» Instructions for the task
Drop every picture. Then return, exactly, the lines from the beginning of the listing below through the one containing "Rate Median |".

» Information shown
========================================

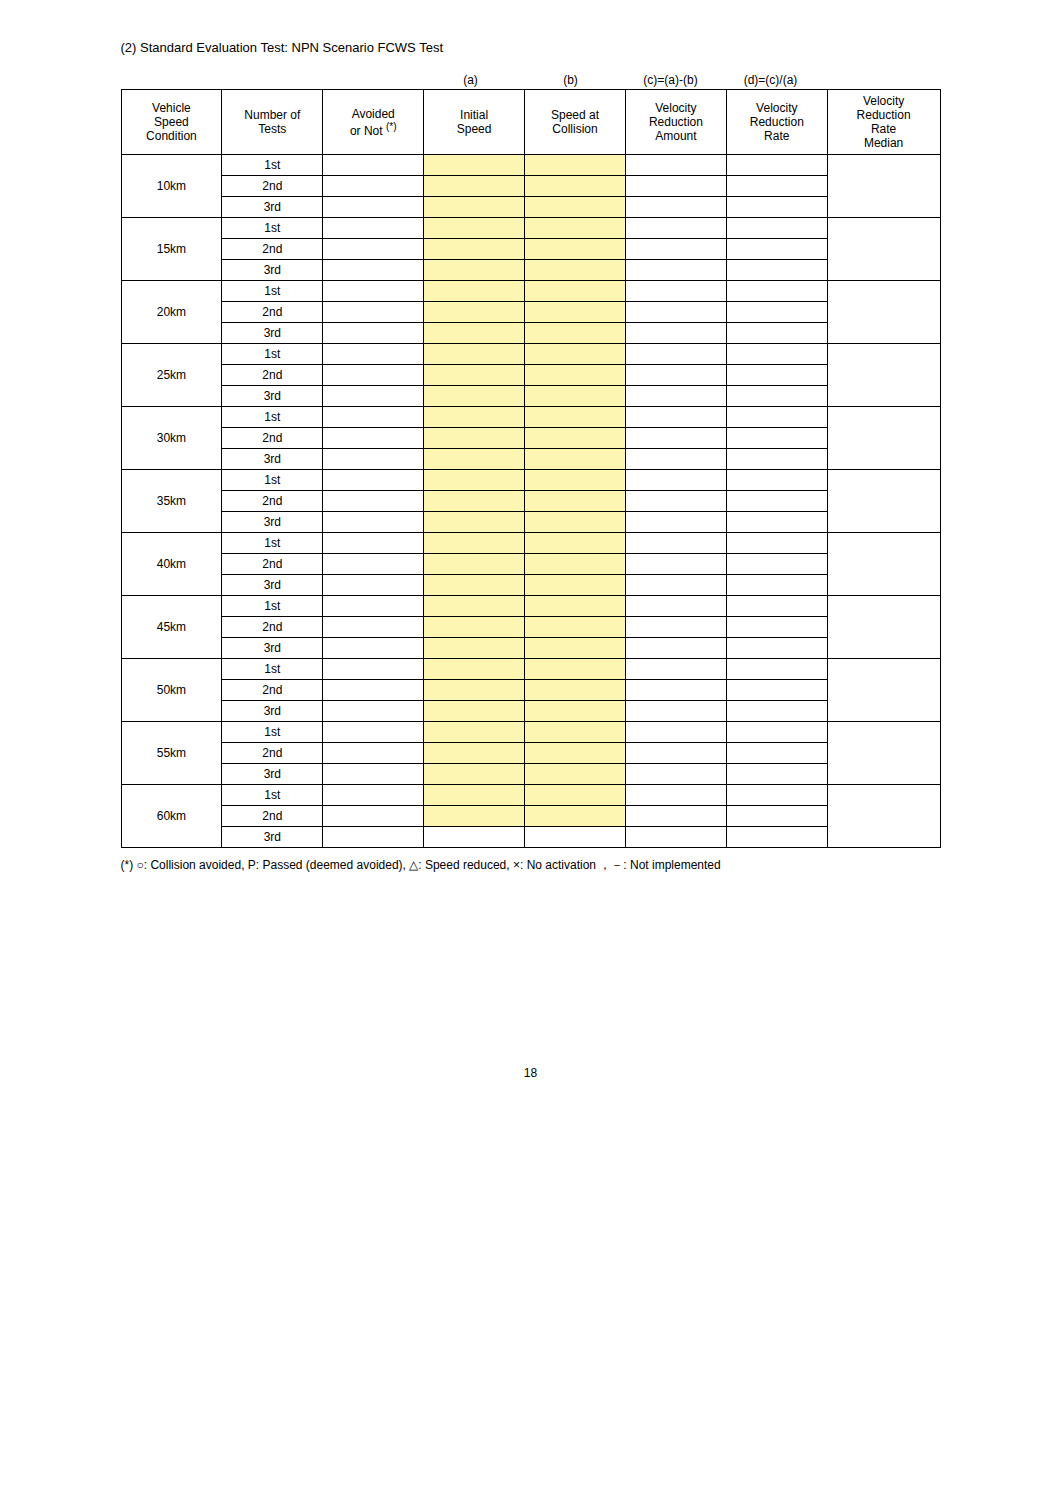(2) Standard Evaluation Test: NPN Scenario FCWS Test
(a) (b) (c)=(a)-(b) (d)=(c)/(a)
| Vehicle Speed Condition | Number of Tests | Avoided or Not (*) | Initial Speed | Speed at Collision | Velocity Reduction Amount | Velocity Reduction Rate | Velocity Reduction Rate Median |
| --- | --- | --- | --- | --- | --- | --- | --- |
| 10km | 1st | | | | | | |
| 2nd | | | | | |
| 3rd | | | | | |
| 15km | 1st | | | | | | |
| 2nd | | | | | |
| 3rd | | | | | |
| 20km | 1st | | | | | | |
| 2nd | | | | | |
| 3rd | | | | | |
| 25km | 1st | | | | | | |
| 2nd | | | | | |
| 3rd | | | | | |
| 30km | 1st | | | | | | |
| 2nd | | | | | |
| 3rd | | | | | |
| 35km | 1st | | | | | | |
| 2nd | | | | | |
| 3rd | | | | | |
| 40km | 1st | | | | | | |
| 2nd | | | | | |
| 3rd | | | | | |
| 45km | 1st | | | | | | |
| 2nd | | | | | |
| 3rd | | | | | |
| 50km | 1st | | | | | | |
| 2nd | | | | | |
| 3rd | | | | | |
| 55km | 1st | | | | | | |
| 2nd | | | | | |
| 3rd | | | | | |
| 60km | 1st | | | | | | |
| 2nd | | | | | |
| 3rd | | | | | |
(*) ○: Collision avoided, P: Passed (deemed avoided), △: Speed reduced, ×: No activation ，－: Not implemented
18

========================================

» Result
(2) Standard Evaluation Test: NPN Scenario FCWS Test
(a) (b) (c)=(a)-(b) (d)=(c)/(a)
| Vehicle Speed Condition | Number of Tests | Avoided or Not (*) | Initial Speed | Speed at Collision | Velocity Reduction Amount | Velocity Reduction Rate | Velocity Reduction Rate Median |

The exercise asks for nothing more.